More significant changes to the Micro Finance Industry to come
Everyone involved in the granting of credit would be well aware of the so called MFSA (Micro Finance South Africa) Rates and Fees court case that has been ongoing for the last couple of years, where the MFSA sought the review of the Regulations published by the DTI dealing with the limitations on rates and fees credit providers may charge consumers.
The new rates and fees promulgated in November 2015 prescribed the following limitations on the Micro Finance Industry:
- Maximum prescribed interest allowed for unsecured small credit transactions (loans less than R15 000) is RR (Repo Rate) + 21% per year, previously (RR × 2.2) + 20%. Micro Lenders are currently earning 7.4% less on unsecured credit transactions;
- Maximum prescribed interest for short terms transactions (loans of less than R8 000 repayable within 6 months) is 5% interest on loan per month for the first loan thereafter only 3% per month for all subsequent loans within a calendar month. It was previously 5% per month irrespective of the number of loans;
- Maximum Initiation Fee allowed for unsecured and short term transactions is R165 per agreement plus 10% of the amount in excess of R1 000. It was previously R150.
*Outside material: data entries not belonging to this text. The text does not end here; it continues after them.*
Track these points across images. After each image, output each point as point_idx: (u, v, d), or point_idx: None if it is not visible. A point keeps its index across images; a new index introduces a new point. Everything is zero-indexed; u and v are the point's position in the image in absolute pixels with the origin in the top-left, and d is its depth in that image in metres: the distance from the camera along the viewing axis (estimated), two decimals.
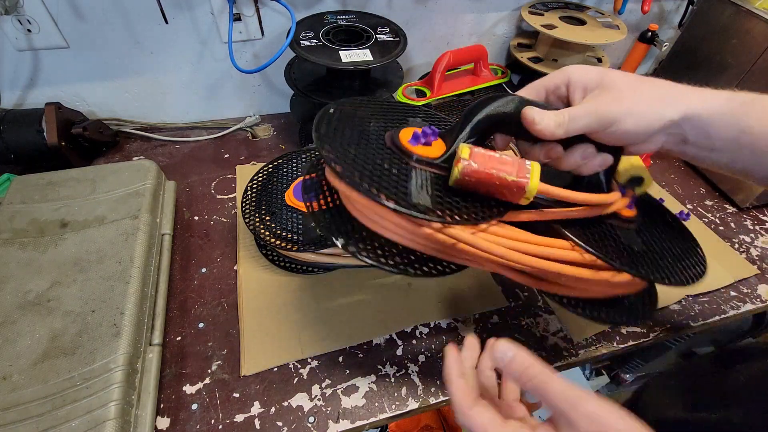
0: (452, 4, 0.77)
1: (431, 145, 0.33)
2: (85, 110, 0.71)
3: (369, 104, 0.38)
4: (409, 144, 0.32)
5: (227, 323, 0.49)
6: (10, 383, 0.37)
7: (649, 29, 0.87)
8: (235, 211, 0.62)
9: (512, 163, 0.29)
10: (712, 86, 0.33)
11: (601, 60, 0.81)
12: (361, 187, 0.28)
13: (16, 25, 0.59)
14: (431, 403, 0.44)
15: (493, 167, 0.29)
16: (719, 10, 0.71)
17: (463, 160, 0.29)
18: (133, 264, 0.47)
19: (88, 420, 0.36)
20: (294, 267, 0.54)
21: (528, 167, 0.29)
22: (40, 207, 0.52)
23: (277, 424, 0.42)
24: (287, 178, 0.57)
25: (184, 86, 0.74)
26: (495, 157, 0.29)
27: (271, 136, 0.77)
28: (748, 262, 0.60)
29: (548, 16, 0.76)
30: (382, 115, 0.37)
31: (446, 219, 0.29)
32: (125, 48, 0.66)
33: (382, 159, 0.31)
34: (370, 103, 0.39)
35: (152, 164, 0.59)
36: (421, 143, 0.32)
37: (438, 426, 0.98)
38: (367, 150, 0.32)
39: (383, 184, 0.29)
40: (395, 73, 0.70)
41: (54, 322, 0.41)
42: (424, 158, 0.32)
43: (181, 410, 0.42)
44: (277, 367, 0.46)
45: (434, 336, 0.50)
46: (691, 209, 0.68)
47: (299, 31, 0.63)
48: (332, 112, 0.35)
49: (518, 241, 0.30)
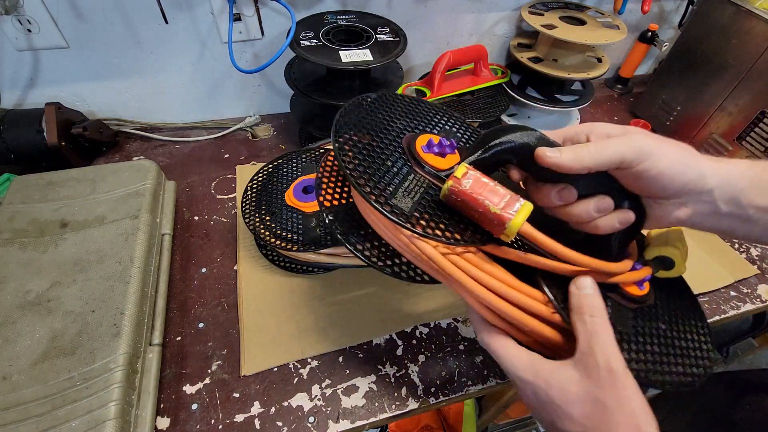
0: (452, 4, 0.77)
1: (445, 157, 0.32)
2: (85, 110, 0.71)
3: (405, 103, 0.39)
4: (421, 149, 0.32)
5: (227, 323, 0.49)
6: (10, 383, 0.37)
7: (649, 29, 0.87)
8: (235, 211, 0.62)
9: (502, 196, 0.27)
10: (712, 86, 0.32)
11: (601, 60, 0.81)
12: (351, 172, 0.29)
13: (16, 25, 0.59)
14: (431, 403, 0.44)
15: (481, 194, 0.28)
16: (719, 10, 0.71)
17: (454, 178, 0.28)
18: (133, 264, 0.47)
19: (88, 420, 0.36)
20: (294, 267, 0.54)
21: (518, 205, 0.27)
22: (40, 207, 0.52)
23: (277, 424, 0.42)
24: (287, 178, 0.57)
25: (184, 86, 0.74)
26: (489, 185, 0.28)
27: (271, 136, 0.77)
28: (748, 262, 0.60)
29: (548, 16, 0.76)
30: (413, 116, 0.38)
31: (415, 229, 0.28)
32: (125, 48, 0.66)
33: (388, 156, 0.32)
34: (408, 101, 0.39)
35: (152, 164, 0.59)
36: (433, 152, 0.32)
37: (438, 426, 0.98)
38: (380, 142, 0.32)
39: (374, 177, 0.29)
40: (395, 73, 0.70)
41: (54, 322, 0.41)
42: (427, 166, 0.32)
43: (181, 410, 0.42)
44: (277, 367, 0.46)
45: (434, 336, 0.50)
46: None
47: (299, 31, 0.63)
48: (370, 101, 0.36)
49: (490, 276, 0.29)
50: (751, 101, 0.68)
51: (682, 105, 0.80)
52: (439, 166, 0.32)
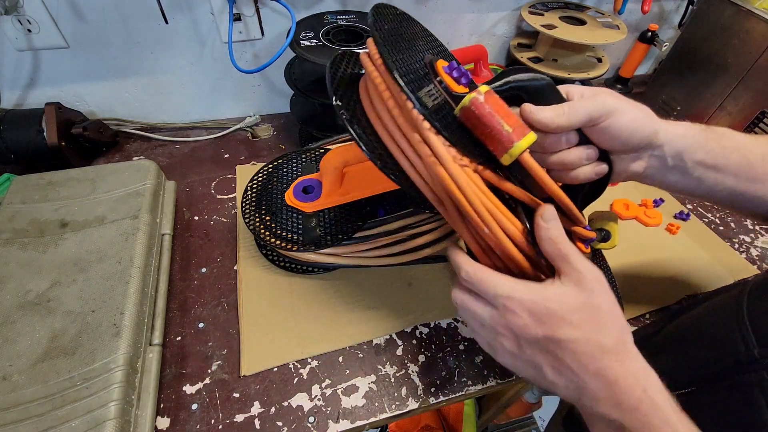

- Maximum Monthly Service Fee allowed is R60 per month on a pro rata basis if the agreement was concluded during the course of a calendar month. Previously R50 and not on any pro rata basis.
The MFSA was successful in its court application and judgment was delivered by the Pretoria High Court in November 2016 effectively setting aside the new rates and fees. This was good news to the credit industry initially. Unfortunately, both the NCR (National Credit Regulator) and the DTI launched applications for leave to appeal and although their applications were dismissed, they petitioned to the Supreme Court of Appeal requesting that the matter be referred for an Appeal.
What does it all mean?
There are many Micro Lenders who are of the view that the old rates and fees are applicable due to the MFSA’s being successful in the High Court which set aside the new rates and fees Regulations. This unfortunately is not the case. As soon as there is an application for leave to appeal and if dismissed a petition to the Supreme Court the effect of the High Court Judgment (in this instance) gets suspended. This means that the new rates and fees Regulations as promulgated in November 2015 remains effective until the matter has been dealt with by the Supreme Court.
This means Micro Lenders must charge the lesser amount of interest, as prescribed, when it comes to unsecured small loans and short term loans. To the consumer this is great news as costs of these types of credit have effectively been reduced.
Further amendments and publications to the NCA and other high profile court cases greatly impacting the credit industry will be discussed in the next blog. Final Credit Life Insurance Regulations just published (end of January 2017), more relief for the consumer. Stay tuned.
Although this blog focuses on the impact recent court cases and amendments to the National Credit Act (NCA) have had on the Micro Finance Industry it should be borne in mind that the mentioned impact is far wider than the Micro Finance Industry and impacts on the credit industry as a whole.